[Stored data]
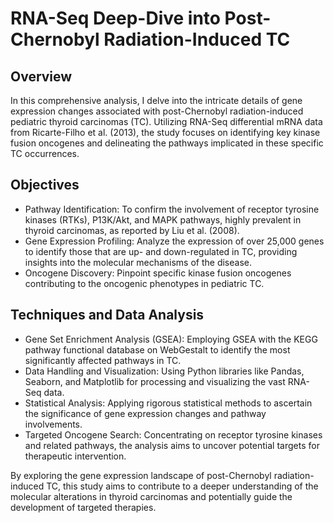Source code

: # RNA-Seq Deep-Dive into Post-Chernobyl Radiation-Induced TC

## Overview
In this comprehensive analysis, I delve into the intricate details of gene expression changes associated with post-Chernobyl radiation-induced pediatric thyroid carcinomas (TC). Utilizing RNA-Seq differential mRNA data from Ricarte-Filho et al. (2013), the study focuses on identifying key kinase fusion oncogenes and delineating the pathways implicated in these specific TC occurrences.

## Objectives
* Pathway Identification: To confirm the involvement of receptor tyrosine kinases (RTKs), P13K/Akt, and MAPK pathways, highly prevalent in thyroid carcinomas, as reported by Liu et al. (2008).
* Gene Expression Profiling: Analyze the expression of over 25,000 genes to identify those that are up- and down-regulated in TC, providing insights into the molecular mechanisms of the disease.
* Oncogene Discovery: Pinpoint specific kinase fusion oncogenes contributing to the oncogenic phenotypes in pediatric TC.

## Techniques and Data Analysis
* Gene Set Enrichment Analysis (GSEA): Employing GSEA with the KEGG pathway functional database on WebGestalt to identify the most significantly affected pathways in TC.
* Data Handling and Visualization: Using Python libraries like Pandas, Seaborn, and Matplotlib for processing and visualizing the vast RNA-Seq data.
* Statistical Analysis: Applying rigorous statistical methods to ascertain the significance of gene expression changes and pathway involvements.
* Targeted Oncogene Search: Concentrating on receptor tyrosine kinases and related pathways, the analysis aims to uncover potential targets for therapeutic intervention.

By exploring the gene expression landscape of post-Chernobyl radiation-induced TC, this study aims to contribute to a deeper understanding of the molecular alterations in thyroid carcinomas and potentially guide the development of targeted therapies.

Exercise aim
Of all the entries above, output exactly the lines between the one holding "pathways in TC." and the one holding "and pathway involvements.", inclusive.

Answer section
* Gene Set Enrichment Analysis (GSEA): Employing GSEA with the KEGG pathway functional database on WebGestalt to identify the most significantly affected pathways in TC.
* Data Handling and Visualization: Using Python libraries like Pandas, Seaborn, and Matplotlib for processing and visualizing the vast RNA-Seq data.
* Statistical Analysis: Applying rigorous statistical methods to ascertain the significance of gene expression changes and pathway involvements.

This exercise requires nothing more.